A third line of work, on enterprise ML process maturity, reinterprets CMM for the ML model lifecycle and emphasizes process areas that ACMM treats more indirectly: model goal setting and offering management, content and data management, data pipeline, feature pipeline, train pipeline, test and benchmarking pipeline, deployment pipeline, AI operations and continuous improvement, plus cross-cutting fairness, trust, transparency, error analysis, and monitoring. It adds roles such as Offering Manager, Content/Data Manager, Training Lead, Test Lead, Deployment Lead, AI Operations Manager, and Quality Assurance Lead; artifacts such as annotation guidelines, lineage records, deployment runbooks, and model disclosures; and controls such as payload logging, drift detection, and misalignment monitoring. A plausible implication is that ACMM can be interpreted as the codebase-level control topology inside a broader enterprise ML lifecycle, especially when data lineage, retraining governance, and model-scope disclosure become necessary for production systems (Akkiraju et al., 2018).
7. Limitations and open questions
The ACMM paper states several scope limits directly. Its evidence base is a single-project, solo-maintainer case in a dashboard-heavy stack; it is not safety-critical; survivorship bias is possible; and the transferability of the framework to large teams, embedded systems, or safety-critical domains remains an open question. The paper therefore proposes future work in multi-case validation, threshold benchmarking across domains, standardization of instruction file formats and acceptance-tracking schemas, and economic analysis of testing investments relative to gains in MTTR and throughput (Anderson, 10 Apr 2026).
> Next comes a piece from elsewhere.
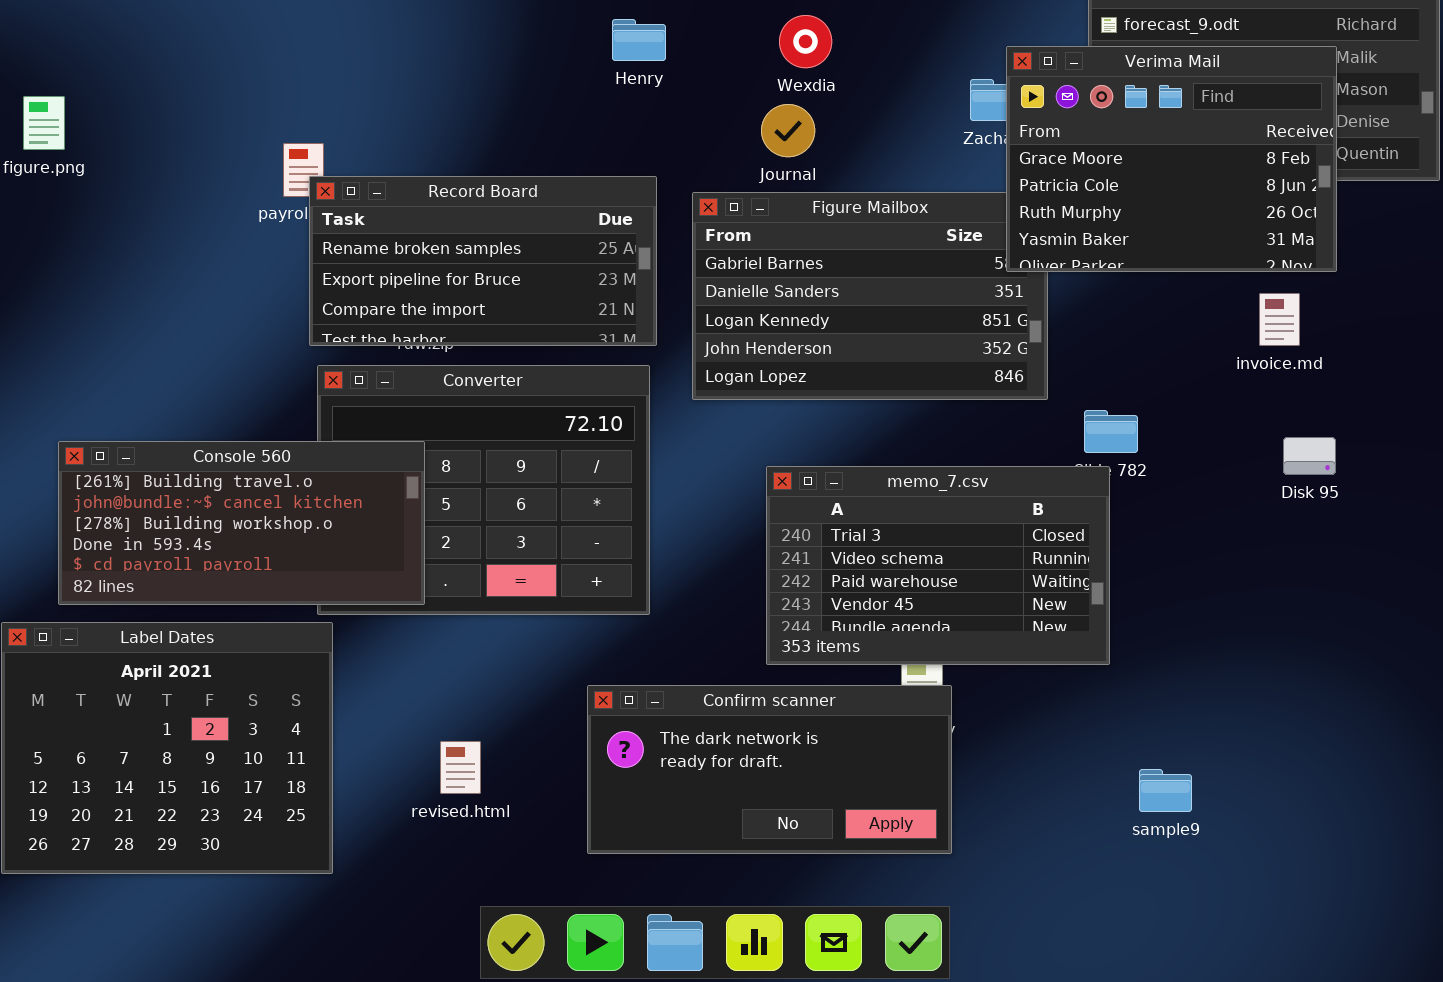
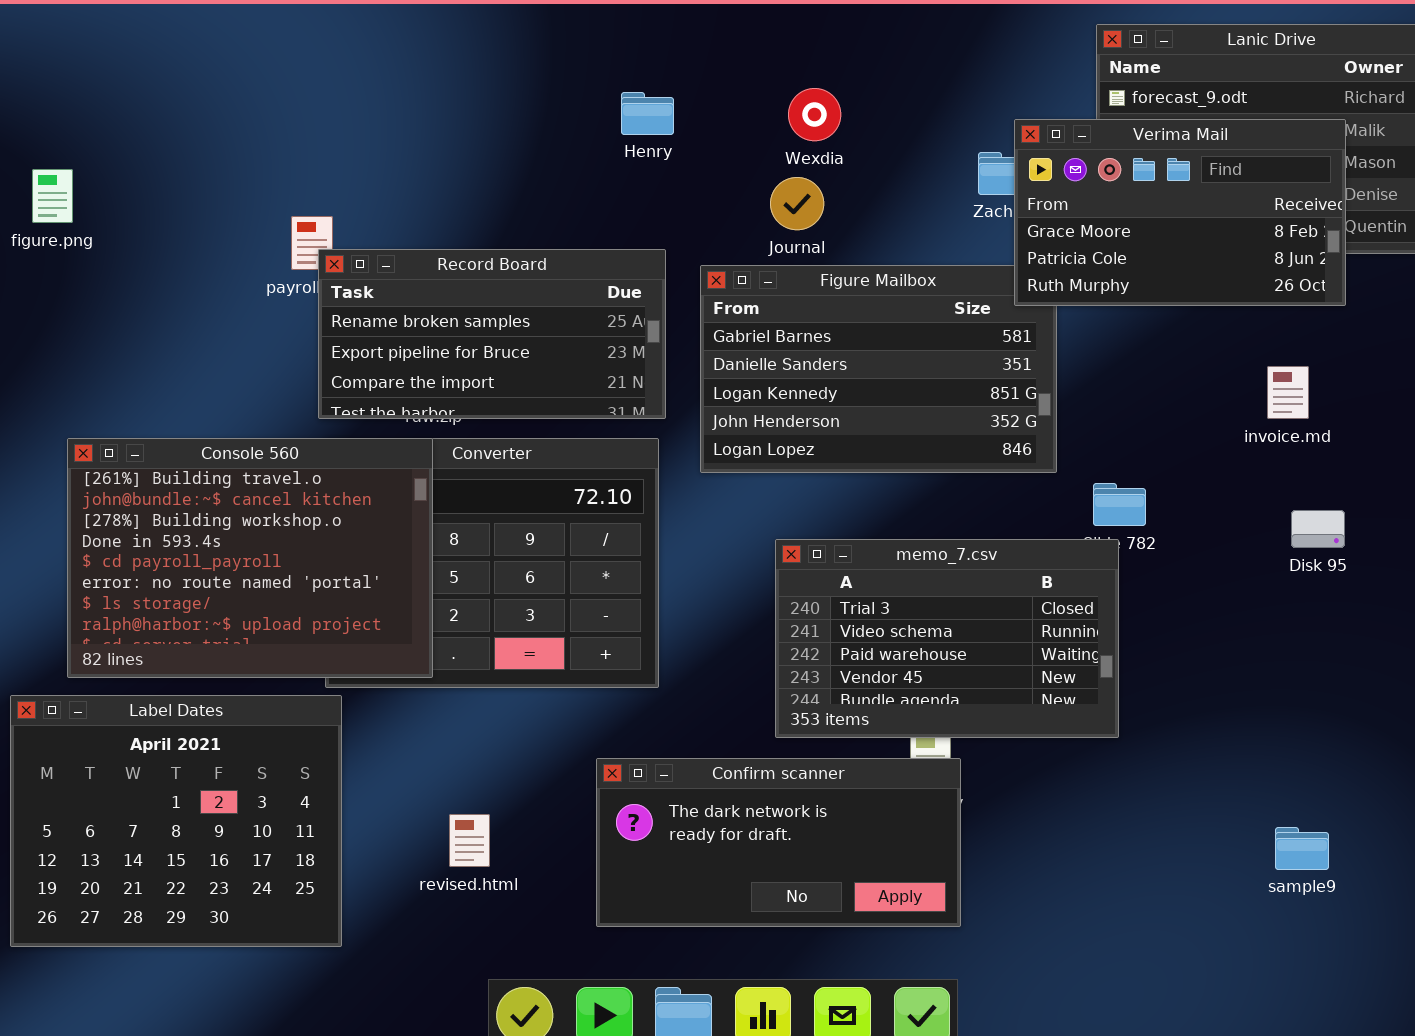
Verima Mail: [1006,46,1337,272] -> [1014,119,1346,306], resized
Console 560: [58,441,425,605] -> [67,438,433,678], resized
sample9: [1139,769,1192,812] -> [1275,827,1329,870], moved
Adjacent maturity-model literature exhibits complementary limitations. MLSMM provides a prescriptive security structure and explicitly states that its initial model contains 19 practices, but the supplied text enumerates only two Training-stage practices and provides no quantitative scoring, weighting, roles, governance mechanisms, or required artifacts beyond questionnaire-based evidence. The ethics-oriented maturity paper provides a strong argument for PDCA, self-measurement, and process-integrated ethics, but does not provide quantitative metrics or formal definitions for fairness, robustness, privacy risk, or transparency. This suggests that ACMM is currently strongest as a formal and operational theory of feedback infrastructure for AI-driven development, and weaker as a complete, empirically validated cross-domain standard spanning security, ethics, enterprise governance, and domain-specific regulation (Jedrzejewski et al., 2023, Vakkuri et al., 2021).